Going Beyond Azaleas in N.C.
Wednesday, April 1, 2009; Page C02
"You're just going to miss the azalea festival, you know."
Oh, did I know. The well-intentioned woman standing behind the tourist information desk was only the last in a long line of people ruefully informing me that I had arrived in Wilmington, N.C., three weeks before the be-all, end-all of floral extravaganzas, when young belles in pastel antebellum gowns escort thousands of visitors on historic home and garden tours showing off the fuchsia, coral and amethyst blossoms. Downtown, the Azalea Queen presides over a parade, shoppers at the sprawling street fair can buy garden sculptures to the accompaniment of the Monkey Junction Band, and locals dance the night away at an honest-to-goodness shag contest.
So yes, I knew. But when I had awakened in Washington that morning to see snow -- snow! -- floating past my window, just days after the weather had toyed with me by hitting 70, I'd decided I couldn't wait any longer for flowers. I needed spring then and there.
Six hours later and 20 degrees warmer, I was in Wilmington being reminded about my poor timing. I was also realizing that this town of 100,000 on the Cape Fear coast takes this azalea business seriously: On the way in I spotted an Azalea Realty and even an Azalea Baptist Church. Absent the big event, I decided to do the next best thing by checking out the centerpiece of the April festival, Airlie Gardens, for signs of spring.
The Gardens' 67 acres, once part of a sprawling estate granted by King George II in 1735, seems a fitting place for celebrating in decadent floral fashion. Erstwhile owners J. Pembroke and Sarah Jones (Wilmington lore credits them with the phrase "keeping up with the Joneses") used the lavish grounds to host fabulous parties for the rich and glamorous. A Roman-style statue holds court in the Spring Garden, and a 150-foot rose trellis leads to a peaceful lagoon inhabited by swans. The gardens contain more than 100,000 azaleas, and while not a single one of them had bloomed by the time of my visit, the more-than-400-year-old live oak circled by tulips and pansies provided some compensation.
Greenfield Lake, another lagoony body of water across town, toes more closely the fine line between tranquil and eerie that cuts through a region strewn with Spanish moss and, for that matter, labeled Cape Fear. The five-mile trail looping around cypress trees semi-submerged in murky water, and dotted with daffodils and tulips, is a pleasant spot for jogging, biking and canoeing.
Lovely, but I still felt I hadn't taken full advantage of the favorable latitude, especially not from a historical perspective. From Old Wilmington, whose rambling houses retain the air of the pre-Civil War South and are copiously adorned with historic preservation plaques, I traveled half an hour to Orton Plantation. Though the azaleas were still hibernating there, too, luscious camellias covered the meandering paths with their petals, as if an overzealous flower girl had gone astray during the last wedding at the estate's charming chapel.

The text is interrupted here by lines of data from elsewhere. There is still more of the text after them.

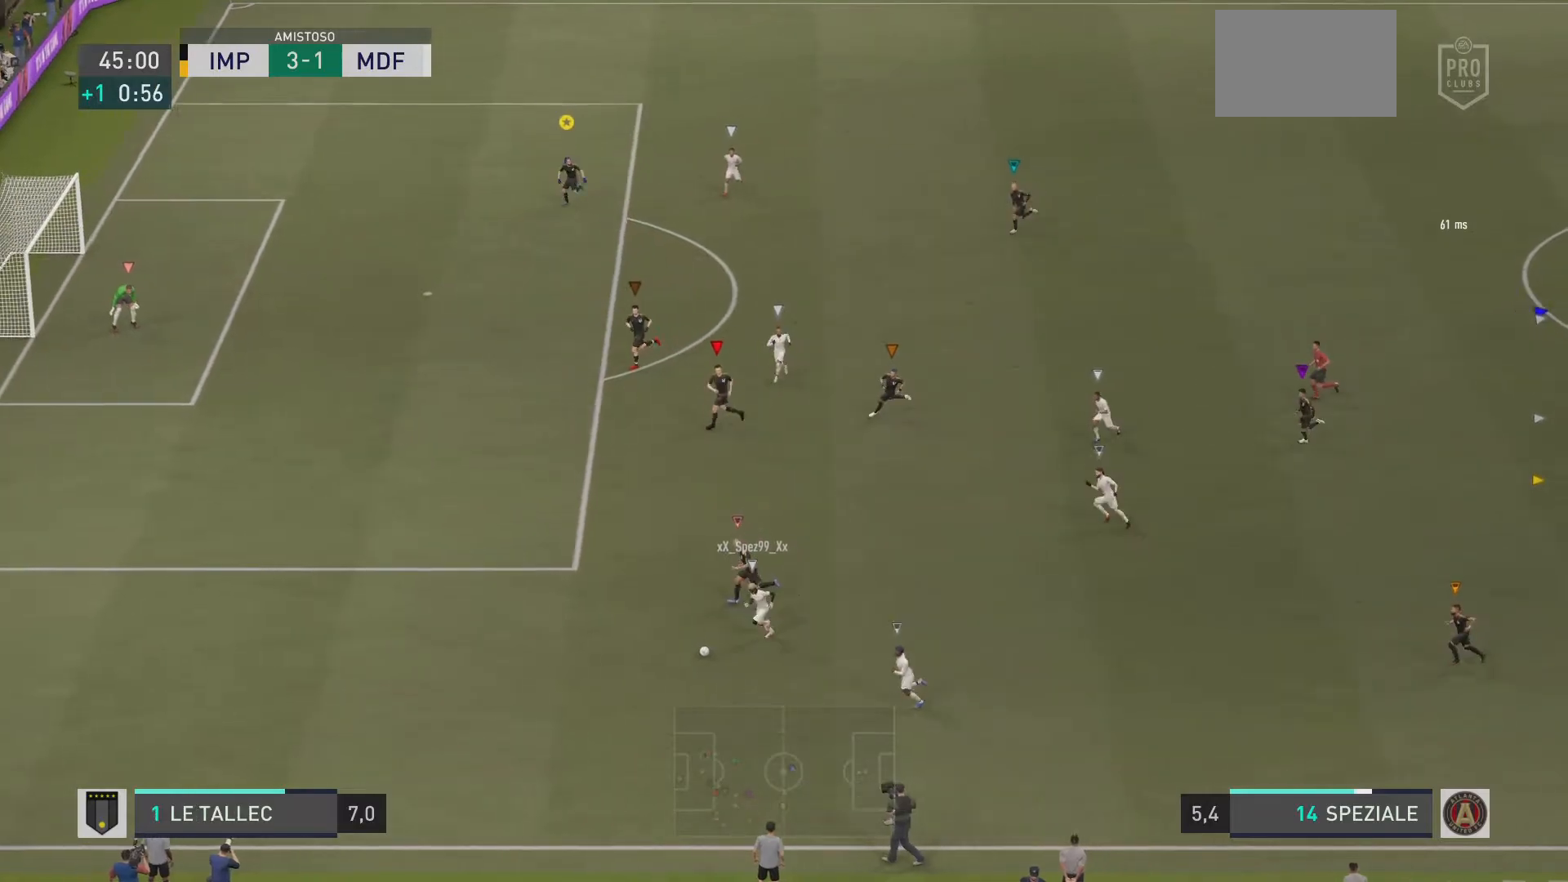
{"buttons": ["R1"], "left_stick": "left", "right_stick": "center", "events": [[216, "L2", "up"]]}
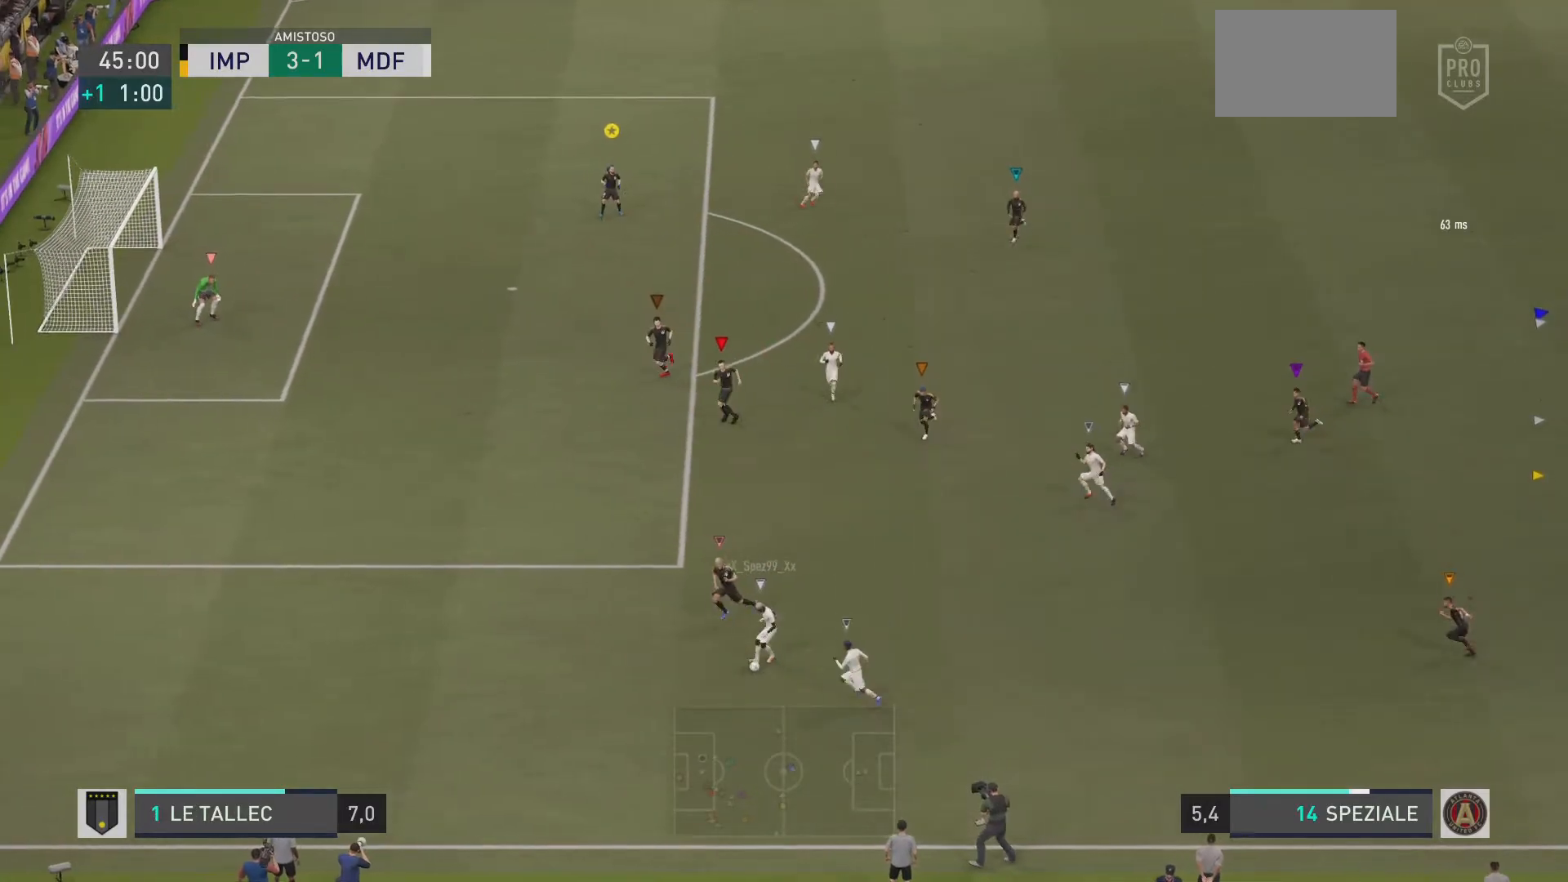
{"buttons": ["R1"], "left_stick": "left", "right_stick": "center", "events": []}
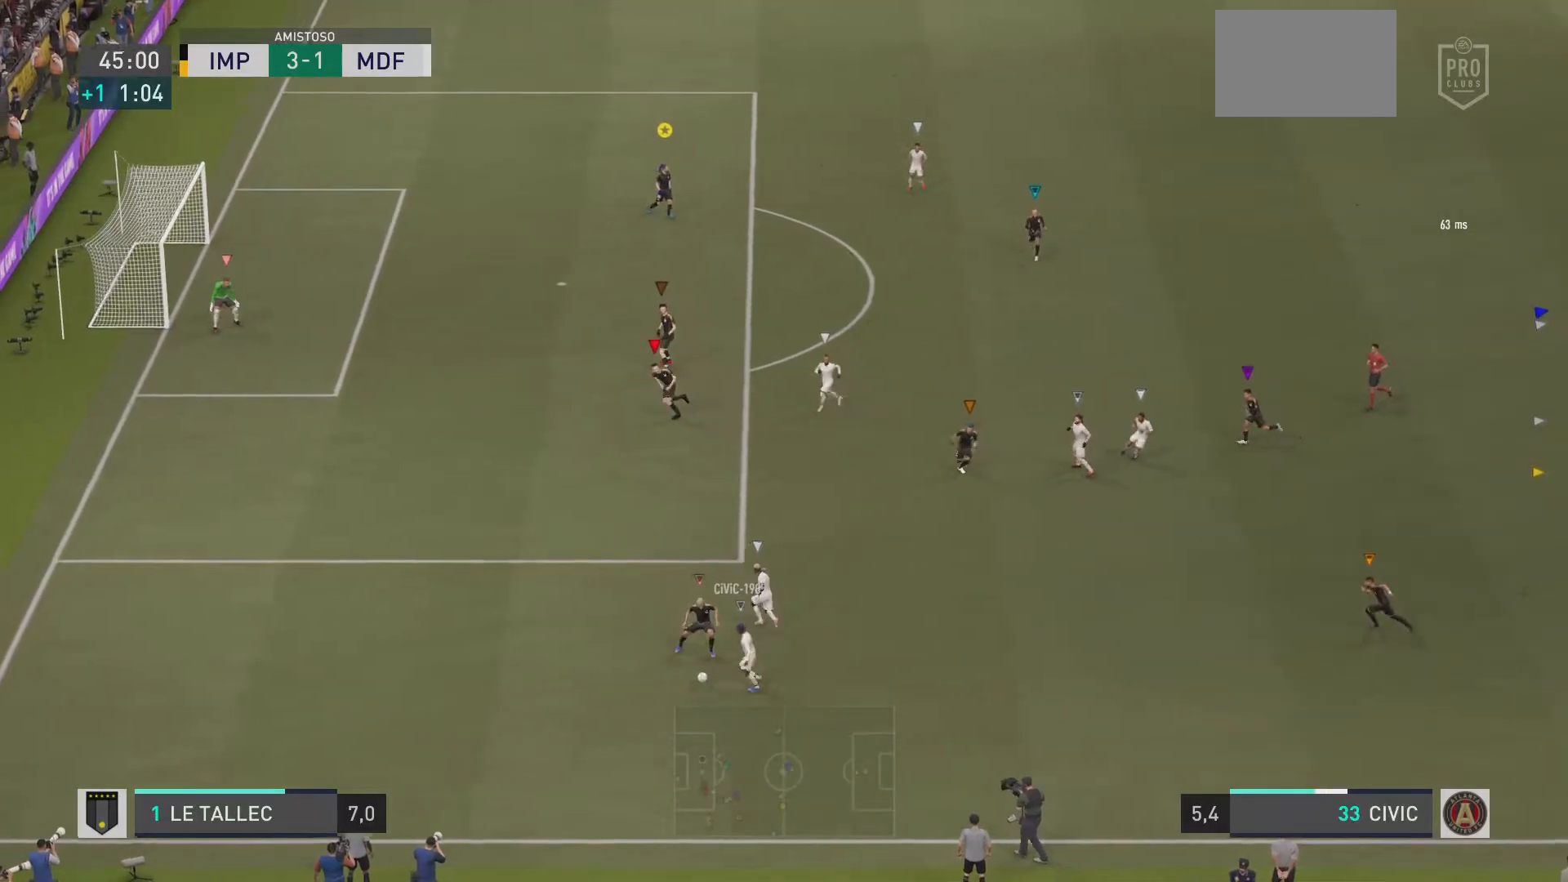
{"buttons": ["L2", "R1"], "left_stick": "down-left", "right_stick": "center", "events": [[67, "left_stick", "down-left"], [133, "L2", "down"], [367, "left_stick", "center"], [450, "left_stick", "down-left"]]}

This small white church is the only structure the public can enter, as the imposing residence is still inhabited. But the stately home, which dates to 1735, is well worth observing from the outside, particularly given its setting overlooking the marshes of what was once an expansive rice plantation.

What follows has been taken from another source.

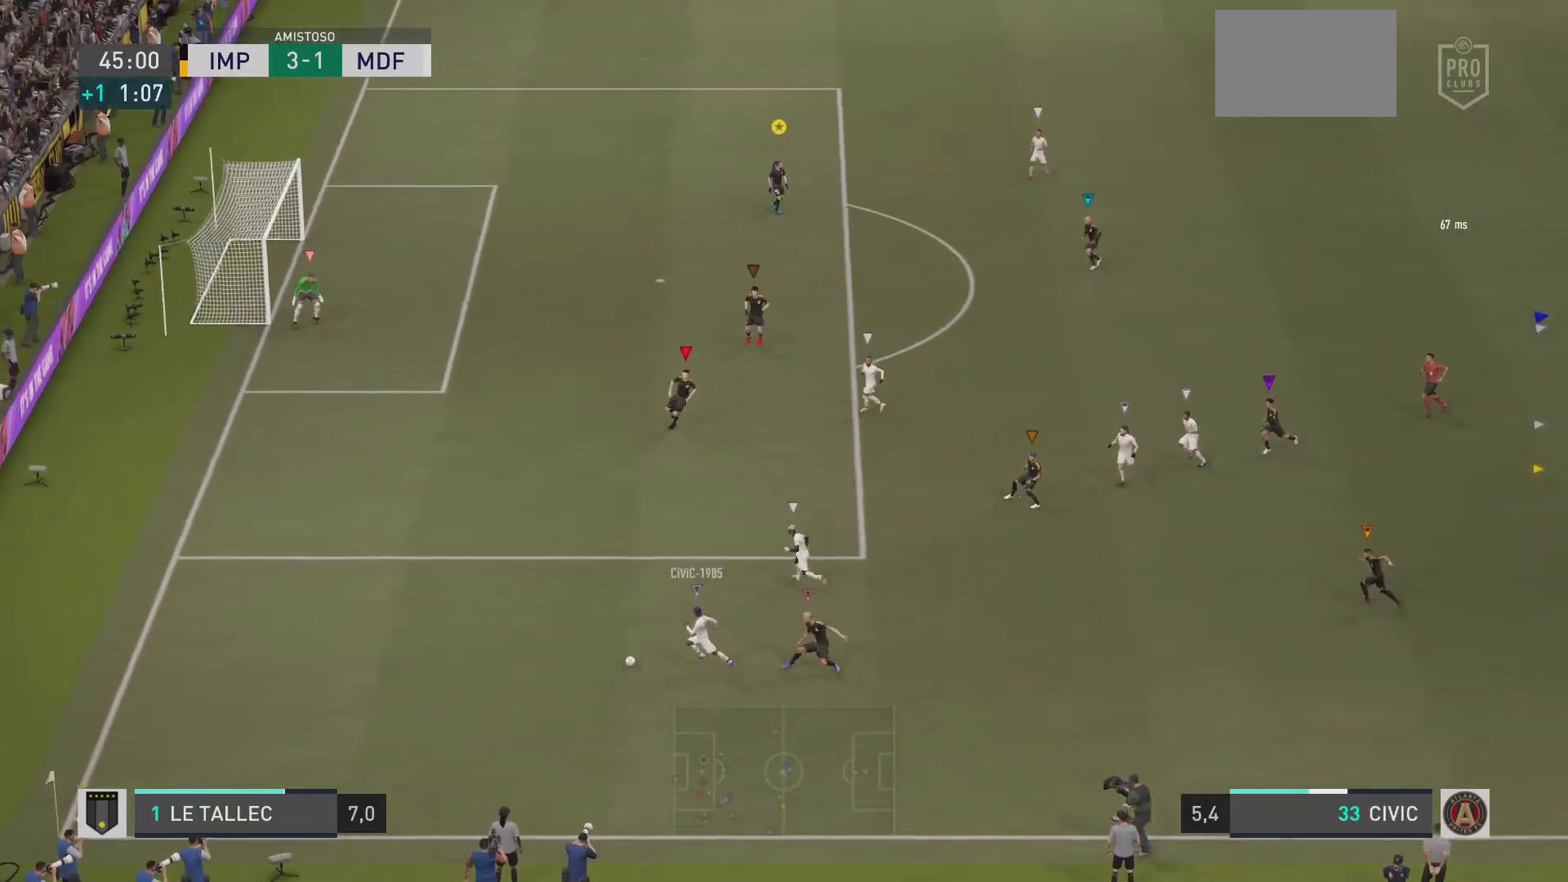
{"buttons": ["L2", "R1"], "left_stick": "left", "right_stick": "center", "events": [[34, "left_stick", "left"]]}
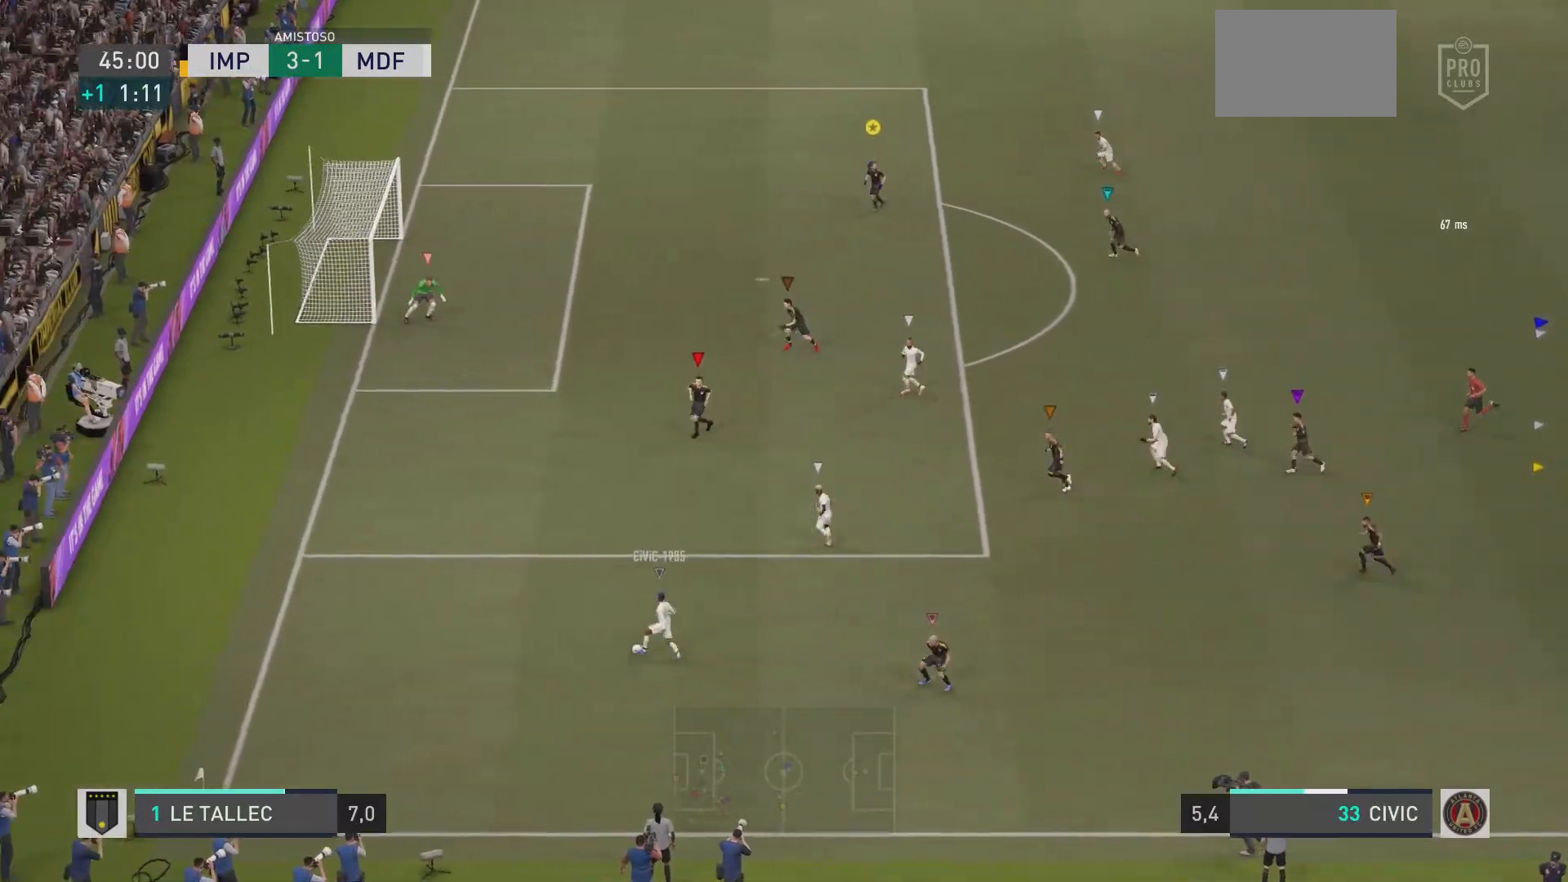
{"buttons": ["L2", "R1"], "left_stick": "up-right", "right_stick": "center", "events": [[67, "left_stick", "up-left"], [167, "left_stick", "up"], [434, "left_stick", "up-right"]]}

So maybe I hadn't seen any azaleas, but a 35-minute ferry ride across the Cape Fear River promised a rendezvous with another indigenous plant that I was assured would be greeting me with open arms, or at least jaws.
The Venus' flytrap might not have its own festival, but it does have its own musical. And, while you would never know it from two hours of watching a singing dentist and a ravenous felt plant in "Little Shop of Horrors," the flytrap is native only to the 70 miles surrounding Wilmington. So say the helpful rangers whose company is crucial -- and reassuring -- when trying to locate the creepy insectivores dwelling in Carolina Beach State Park. The flytrap, for all its Broadway pretensions, stays low to the ground and can be hard to spot.
In fact, though the flytrap leads the field in name recognition, it's not the only or even the most impressive of the region's carnivorous plants. According to the rangers, the inadequate nutrients in the area's sandy soil forced several plants to evolve ways to supplement their diets with bugs. The pitcher plant's long pitcher-shaped neck has been known to catch frogs and birds, and the more diminutive butterwort uses greasy (some say buttery) leaves to attract gnats and other small insects.
They might not be the kind of plant life you seek out while clutching a parasol in lace gloves, but walking though the boggy Carolina woods in search of the rare flora that leave beetle exoskeletons and lizard bones in their wake was more than enough to tide me over until next year's azalea festival.